(OSV News) — On the threshold of Holy Week and amid the U.S. and Israel-Iran war gaining new fronts, and harvesting new victims daily, the Patriarchs and Heads of the Churches in Jerusalem issued an annual Easter message, calling the war an “expanding wreckage” and its timing a “deep darkness.”
While “hope itself appears to have abandoned us,” they reminded the faithful in the Middle East and beyond that Scripture “teaches and our faith reveals, the desolation of the tomb was not the end of the story.”
“In the weeks leading up to this year’s commemoration of Christ’s death and resurrection, a new and devastating regional war has once again plunged the Holy Land and the wider Middle East into turmoil,” the patriarchs and heads of churches said.

Iran war expands in the Middle East
While the message from the patriarchs and heads of Christian churches was released March 27, it did not take long for the war to expand over the weekend, with The Washington Post reporting March 28 that the Pentagon is preparing “for weeks of ground operations in Iran.”
The Post said that thousands of U.S. soldiers and marines are arriving in the region “for what could become a dangerous new phase of the war should President Donald Trump choose to escalate.” Officials speaking to The Post on conditions of anonymity said “any potential ground operation would fall short of a full-scale invasion.”
As of March 29 it was unclear whether President Trump would approve such a plan, or part of it.
However, Iranian parliament speaker, Mohammad Bagher Ghalibaf, publishing a message that day marking 30 days since the start of the U.S. and Israel-Iran war, said Iran’s forces “are waiting for the arrival of American troops on the ground to set them on fire and punish their regional partners forever,” Ghalibaf said, according to multiple Western media reports.

Israel’s war in Lebanon intensifies
On March 29, Israel’s Prime Minister Benjamin Netanyahu ordered its military to expand its military campaign to create a “buffer zone” in southern Lebanon. Israel’s ground invasion and air strikes have displaced a million Lebanese from their homes in the country’s south, killing 1,000 people and raising fears that one of the last major enclaves for Christians in the Middle East will face the kind of destruction Israel inflicted on the Gaza Strip in its war against Hamas.
A day earlier, three journalists — Fatima Ftouni, her brother Mohamad Ftouni, and Ali Shoaib — were killed in an airstrike by the Israeli military, which accused Shoaib of being a Hezbollah operative disguised as a journalist.
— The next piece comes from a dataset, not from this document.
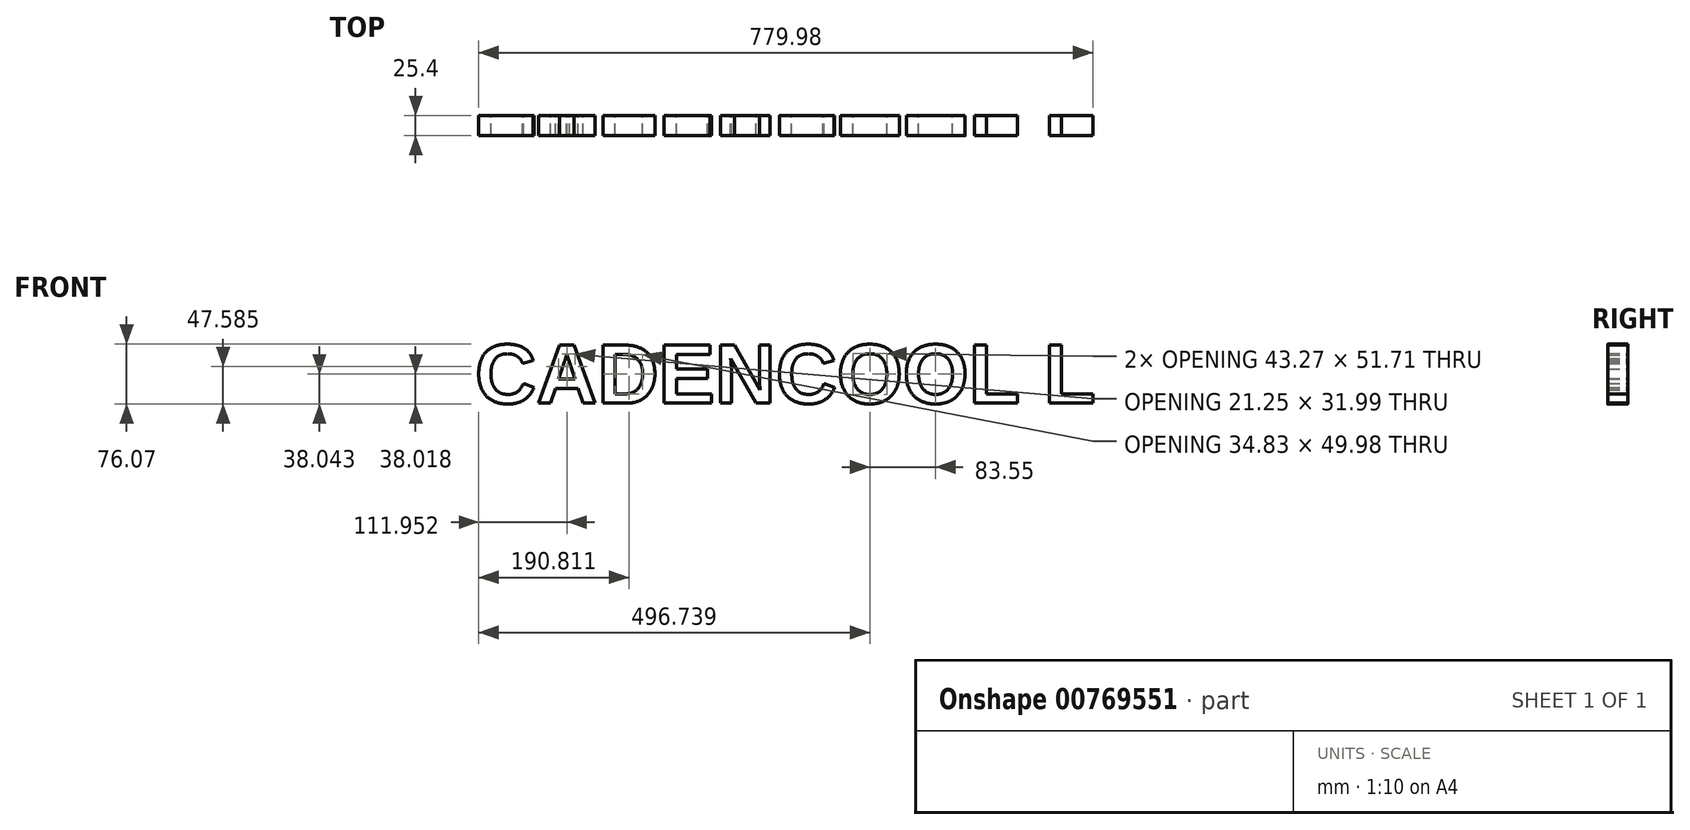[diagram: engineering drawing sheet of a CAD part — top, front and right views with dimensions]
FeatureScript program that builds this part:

Hezbollah joined the Iran war in defiance of Lebanon’s government on March 2, firing rockets into Israel.
The Ftounis worked for Al Mayadeen, a Beirut-based TV channel. Shoaib was reporter for the Hezbollah-affiliated Al Manar TV channel, according to the international organization Committee to Protect Journalists.
CPJ said they’re investigating the latest attack on media personnel in Lebanon, “which has been an increasingly deadly zone for journalists, despite their status as civilians who must not be targeted,” said CPJ Regional Director Sara Qudah.
Lebanon’s President Joseph Aoun, a Maronite Catholic, and the Lebanese Minister of Information Paul Morcos denounced the killing of the journalists, with president Aoun calling the attack “a blatant crime that violates all the norms and treaties under which journalists enjoy international protection in wars.”

Houthis enter the Iran war
Houthi militants in Yemen have also become the latest combatants to enter the Iran war by firing missiles at Israel March 28 in support of their Iranian backers and raising fears about new strikes on shipping in the Red Sea.
“Each passing day has brought increasingly fierce escalations — a relentless cycle of death, destruction, and frightful suffering that now ripples across the globe in rising economic hardship,” the patriarchs and heads of churches continued in their March 27 statement.
“From the blackened smoke of this expanding wreckage, a deep darkness has engulfed our region, as stifling as the air inside the sealed tomb of the crucified Christ” the leaders said.
However, the “desolation of the tomb” of Jesus Christ, they said, “was not the end of the story.”
“Death did not have the final word. By the power of God, Christ rose victorious from the grave, bursting the bonds of sin and death,” Church leaders in the Holy Land said.

Hope in the Resurrection amid ‘cataclysmic times’
With reference to “these cataclysmic times,” the patriarchs cited St. Paul’s Letter to the Romans: “Just as Christ was raised from the dead by the glory of the Father, we too might live in newness of life.”
“In keeping with this profound truth,” the heads of churches emphasized, “we bid the faithful and all those of goodwill to work and pray ceaselessly for the relief of the countless multitudes throughout the Middle East and beyond who are suffering severely from the ravages of this war.”
The Church leaders of the Holy Land appealed to the faithful and people everywhere of good will to “advocate and intercede for an immediate end to the bloodshed and for justice and peace to finally prevail throughout our war-torn region, beginning in Jerusalem and extending to Gaza, Lebanon, and all the Holy Land; to the Gulf States and Tehran; and to the ends of the earth.”